Pictorial blethers

By blethers

Sink or swim?

After the euphoria of yesterday's successful trip over the water, the hairdo, the warmth in the air, today was sure to be a bit of a let-down. Funny: I've always suffered from the aftermath of events, good or bad; nowadays there's so little happening (though obviously I'm only talking about us, and the life we've led for the past 18 weeks) that a haircut and a new colour count as major life events. For a start, of course, it was considerably cooler, and there was a lot of cloud and spasms of unexpected rain, so that I had to rush to rescue my washing just before it was totally dry. And then there was the lack of purpose, renewing itself with horrid familiarity ...

I attacked the back garden this morning. This is the way we come into our house most of the time; the drive-in is there, and since the pandemic panic set in we've left the front gate for the contaminated visitor and used the back gate no matter how inconvenient. So it has mattered that everything grew with great enthusiasm and then prostrated itself all over the path when the rain came, and it was that growth that I started on. Later, I moved onto the hedge, which has been worthy of the Sleeping Beauty's garden since the motor in our electric hedge cutters blew and fried the insides of the machine. It's quite a big hedge in a small garden; it's tall enough that we both need a wee ladder to cut the top of it and until this morning it looked wild and bushy and I felt the neighbours were, as it were, pushing it further into our garden by dint of cutting their side ever closer ... Paranoid? Moi? Anyway, I tackled it with the manual shears, having first anointed them with WD40. The result reminded me of my hair pre-haircut: superficially tidy, but with ... anomalies. And tufts.

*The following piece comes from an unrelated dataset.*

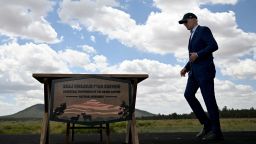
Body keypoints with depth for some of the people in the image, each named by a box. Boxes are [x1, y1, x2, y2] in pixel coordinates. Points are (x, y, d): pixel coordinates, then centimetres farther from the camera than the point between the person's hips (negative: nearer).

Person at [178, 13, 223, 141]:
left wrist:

This was tiring, made me feel I'd had a workout. But after that I began to sink instead of swimming, and pondered yet again the utter futility of life, the universe and everything, as Boris Johnson fills the Lords with a mob of new peers including his brother and other enthusiastic Tory yes-men and -women. In an attempt to remedy my failing mood, we went out; driven away from our destination of Benmore by the sight of curtains of rain over the hills we ended up walking along the north shore of the Holy Loch in fleeting sunshine.

My blip shows the loch at low tide; in the water just offshore you can just make out a boat lying on its side in the mud. The extra photo shows it in close-up. Just before lockdown this boat arrived in the Holy Loch, was carefully anchored and secured - and sank the next day. A man we talked to (actually he came to reassure us that his two deerhounds wouldn't eat us despite the noise they were making on top of their garden wall) told us that apparently the interior of the boat was beautifully appointed, and that the owner said it was there for the taking ... It all sounded very fishy.

The deerhounds, by the way, looked like animated grey hearthrugs.